Would it make sense to crank up the heatbed temperature after a job to make it possible to remove a PEGT-CF print, e.g. from 70°C to 85°C? I’ve found it nearly impossible to remove my PETG-CF prints from the structured build plate (much harder than PETG). No amount of flexing and bending after cool-down will make it pop off. I had to use scary amounts of brute force. The Bambu glue stick might be a solution, IDK, but I have none at the moment and the surface stuck to the build plate must later look perfect. No discoloration by glue permitted. I previously tried the increased-temperature approach on supports by pouring 80°C hot water over them & the backside of the plate. That worked, so I aussume that using the build plate to bring the heat might work as well. On the other hand, I can affort to deform some old supports but not the model.
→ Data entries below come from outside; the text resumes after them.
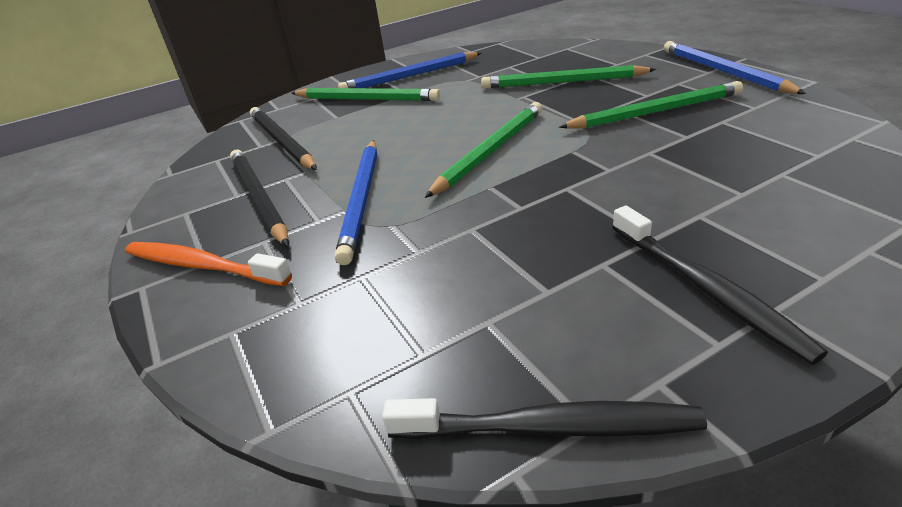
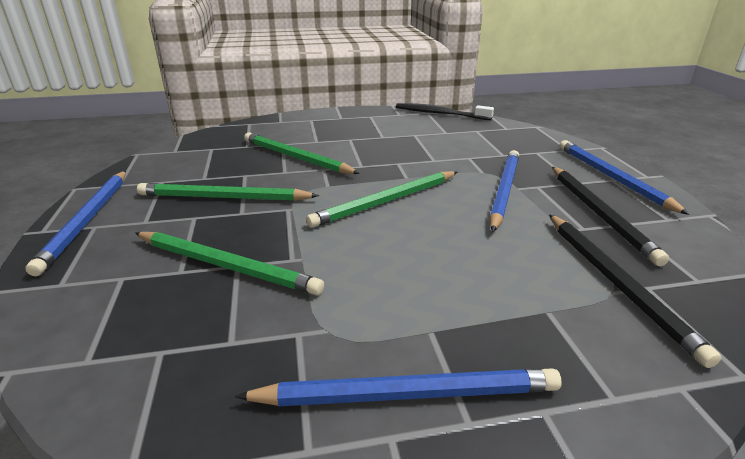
camera: 165 degrees left, 5 degrees down
(202, 266) = (611, 178): orange toothbrush -> blue pencil
(366, 99) = (501, 342): green pencil -> green pencil (296, 157)
(706, 289) = (354, 124): black toothbrush -> none

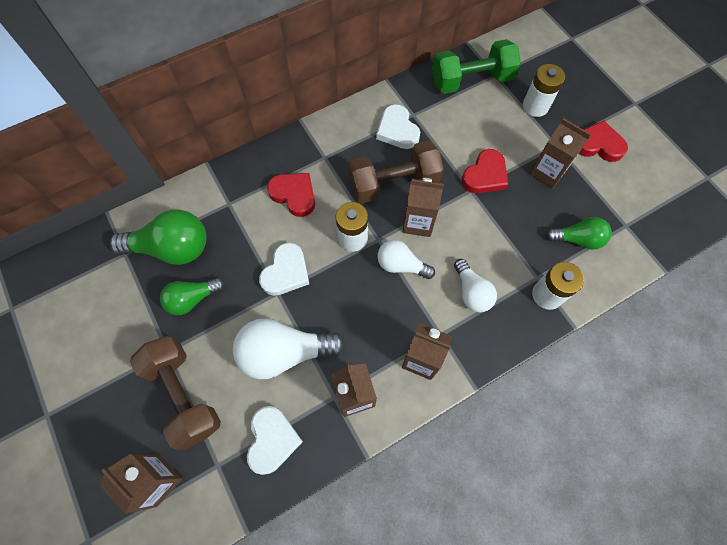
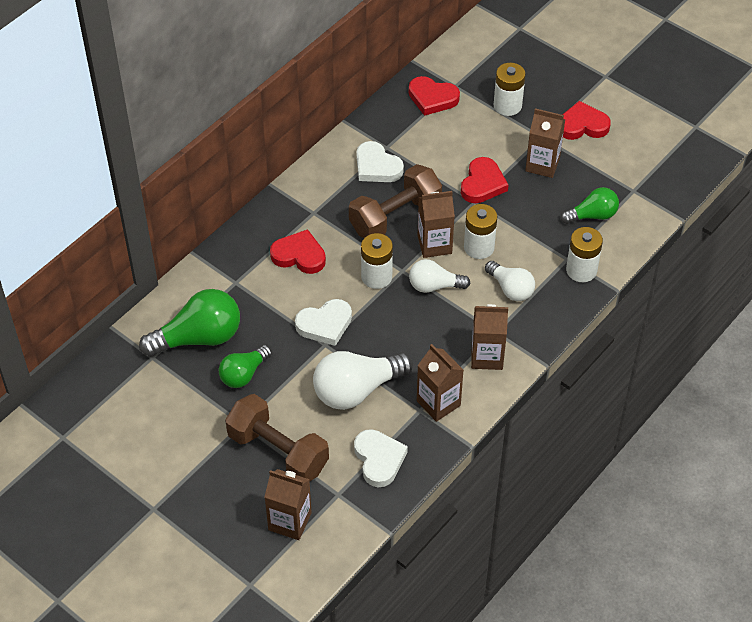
camera: 20 degrees left, 15 degrees down
(286, 272) = (325, 324): white heart -> white heart turned 60 degrees clockwise
(457, 238) = (479, 247): none -> white battery
(471, 81) = (432, 98): green dumbbell -> red heart

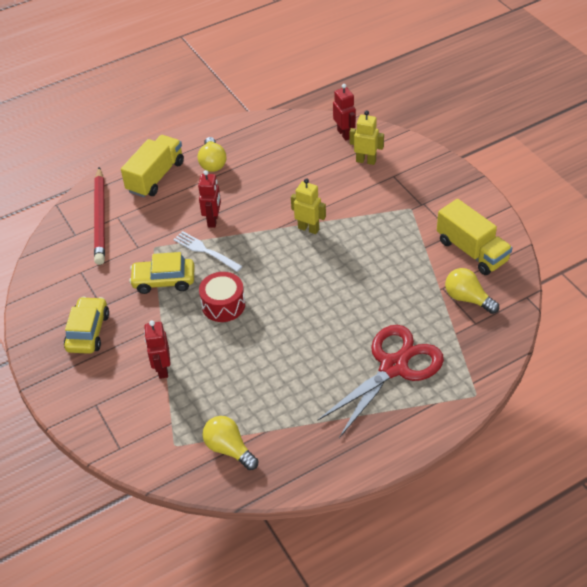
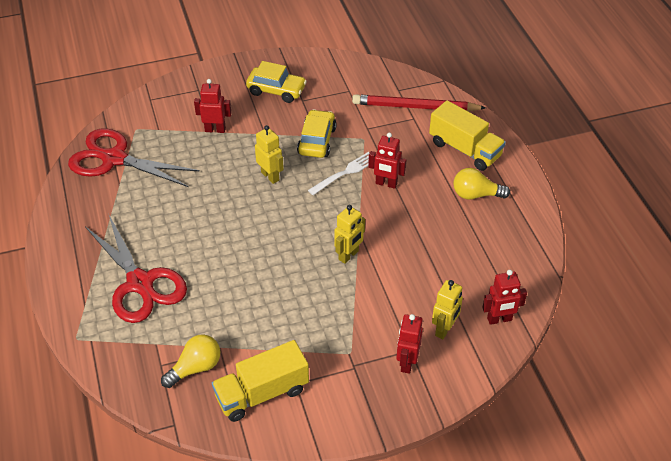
camera: 100 degrees right, 0 degrees up
(223, 305) = (270, 176): red drum -> yellow robot
(229, 449) = (114, 159): yellow light bulb -> red scissors
(406, 176) = (407, 362): none -> red robot

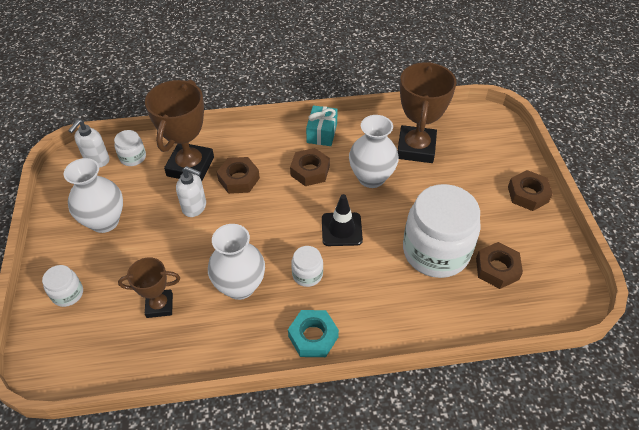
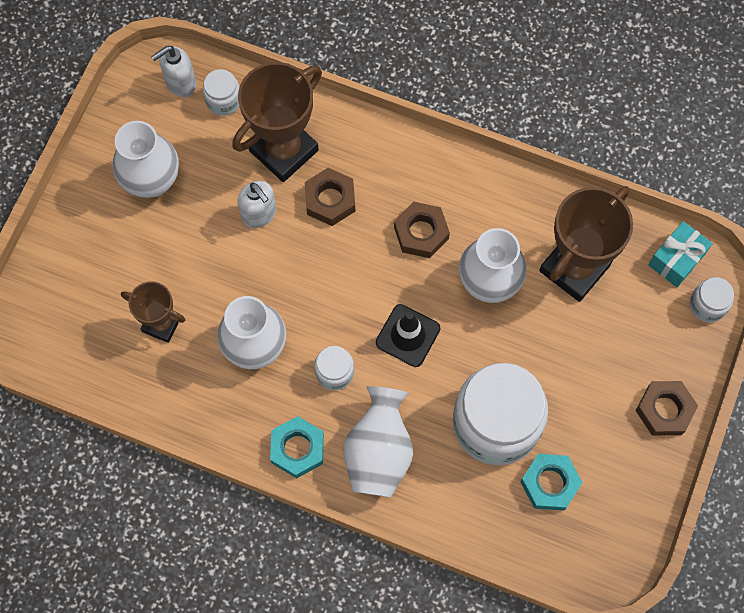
camera: 30 degrees right, 20 degrees up
(68, 294) = (76, 258): white jar -> white jar (707, 305)
(322, 133) = (471, 181): turquoise gift -> turquoise gift (676, 259)
(372, 308) = (378, 452): none -> white vase
(497, 269) = (550, 483): brown nut -> turquoise nut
it will not work i dare you to try it with the bed temerature cranked up at the max i think it will rip of the pei coating and damage your plate
Heat is the reason it sticks during the printing process.
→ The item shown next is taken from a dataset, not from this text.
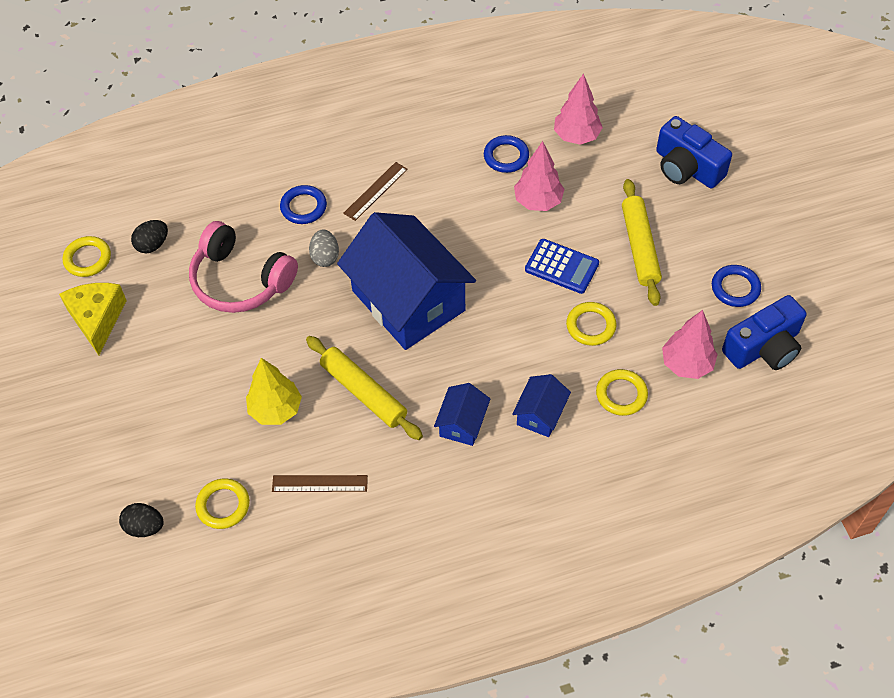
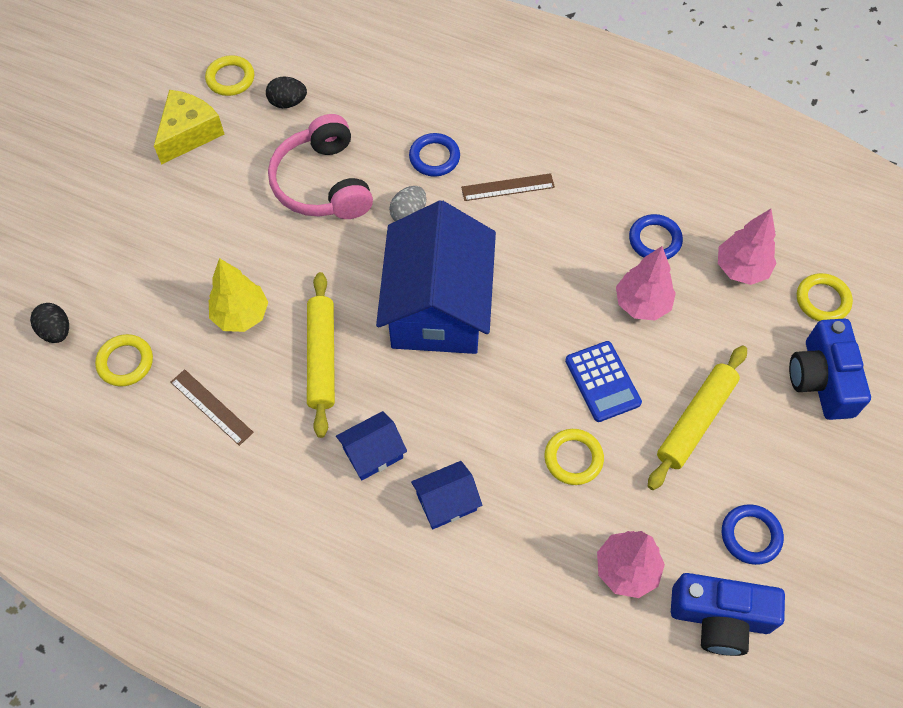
camera: 40 degrees right, 5 degrees up
(621, 394) = (536, 546): yellow ring -> yellow ring (822, 300)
Use the flex of the build-plate to help ease it off. I see you say you did this, but it should be the solution on a large part.
You didn’t say which build plate you are using.
its a pei sheet
Look at you with your working eyes!
Well done, I didn’t think to look.
here you have a photo
Dumb suggestion, especially as I haven’t tried it, go the other direction.
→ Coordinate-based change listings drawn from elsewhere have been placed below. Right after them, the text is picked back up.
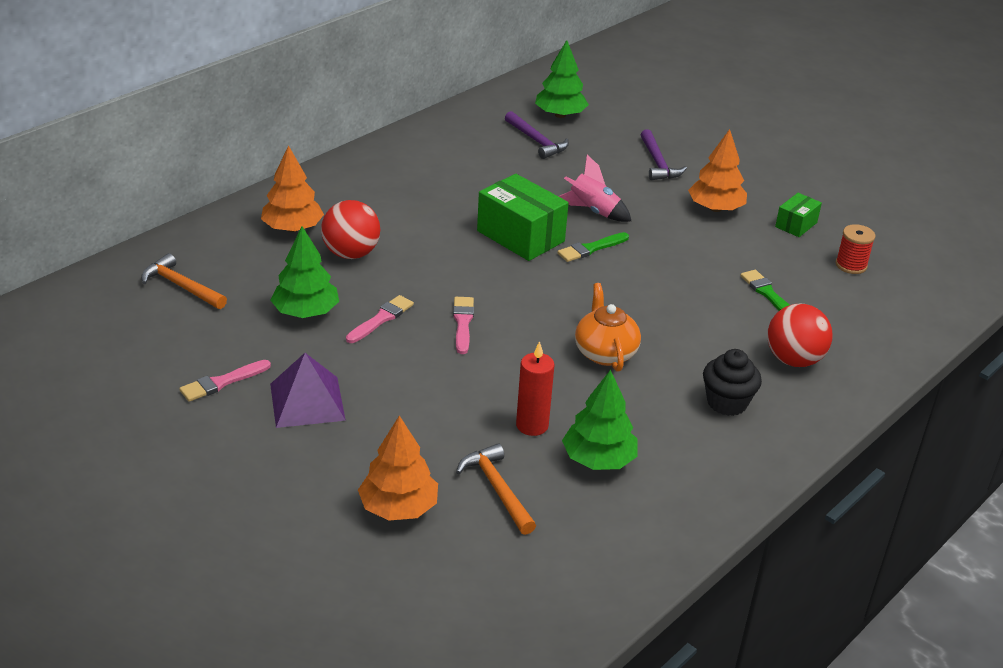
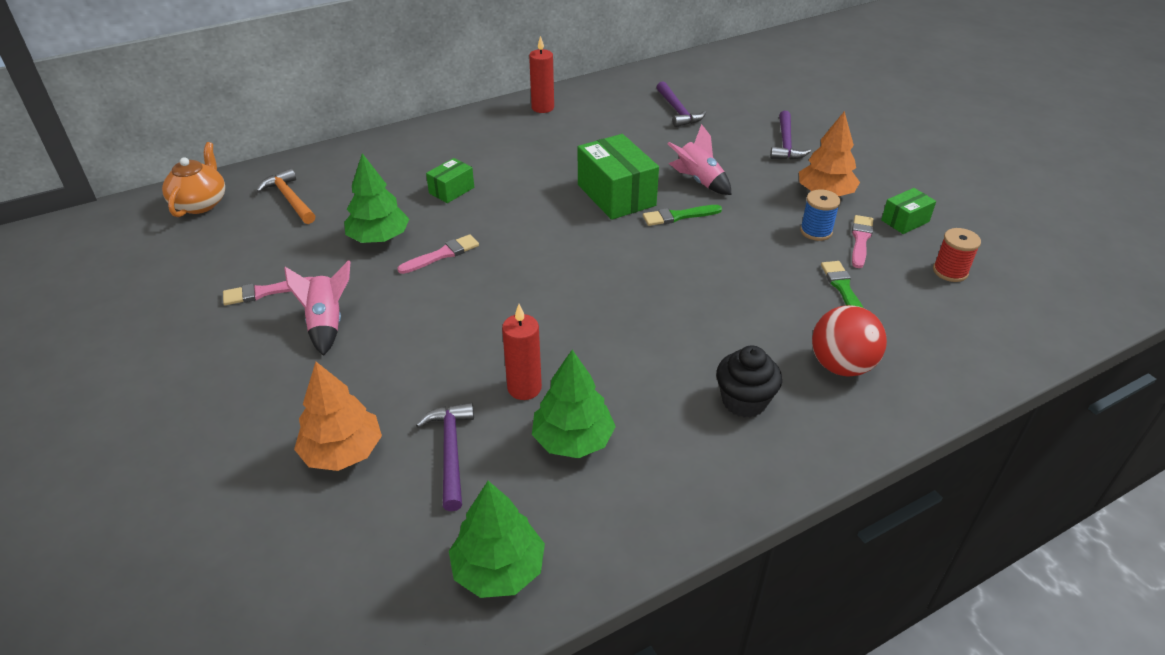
camera: 20 degrees right, 5 degrees up
(292, 228) = (415, 161): orange tree -> none
(307, 402) = (326, 324): purple pyramid -> pink rocket
(351, 254) = (451, 190): red ball -> green box
(395, 154) = (542, 108): none -> red candle
(463, 323) = (515, 270): pink brush -> pink brush (860, 240)
(497, 489) = (451, 452): orange hammer -> purple hammer
(560, 115) = (712, 90): green tree -> green tree (498, 569)
(605, 353) = (639, 323): orange teapot -> orange teapot (201, 203)
(722, 245) = (816, 231): none -> blue spool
Try placing it in the fridge or even the freezer.
yes try that
What they said!
Instead of using the glue stick directly, just dissolve some in water, distribute over the plate evenly, let dry => release film
But with a freezer, you should not need it.
or just try dumping some ice on it (but dont do that when its on the printer) take the build plate on a nother surface and then dump the ice
Heat is the reason it sticks during the printing process
Well, my plan was to go higher than that. This material should begin to weaken at 70-75°C (this is my guess for the HDT, it’s Sunlu’s PETG-CF, they haven’t released a datasheet yet). Doesn’t that mean it’ll loose hold on the plate if I go higher, but not excessively high, for example 85°C?
I can not do the freezer trick at the moment, my fridge’s freezing compartment is filled with pizza. I tried running fairly cold tap water down the backside of the build plate with no success.
I have had good luck with using an upside down can of compressed air spraying the backside of the plate. Prints pop right off.
The heat you will require to free it from the plate is hot enough to deform the bits it touches.
Pizza is important.
Pizza is important.
It occurred to me that I only have to take the pizza out for 10 minutes, so I tried the freezer trick. Plate on bottom of freezer compartment. It was ice-cold afterwards but it didn’t work, the part was still very hard to remove and certainly didn’t pop off. This carbon-filled stuff is weird. It fuses to the plate like crazy (on two occasions, pre-freezer trick, I ripped the lowest surface of the part from the 15% infill pattern) but it doesn’t like to attach to itself. The supports are extremely fragile and yesterday, an edge of the overhang (55° angle) simply fell off during a print. I’ve now ordered the 3DLac spray.
What if you lower the bed temperature 10deg when printing? Then it may not bond as strongly at the outset.
Glue is often misunderstood - it’s most useful purpose can be to create a thin layer of mechanically fragile material that will break up before the bed or your part will.
You might have to wash residue off the bottom of your print. But it will come up.
or just bend the build plate the easiest slotion ever
The 3DLac spray worked fine. For the first time the SUNLU PETG-CF print came of easily (from the structured PEI plate at 60°C) and there is no visible residue at all to be seen. So far so good. Unfortunately I have more problems with SUNLU’s PETG-CF, this filament drives me crazy, but that’s for another thread.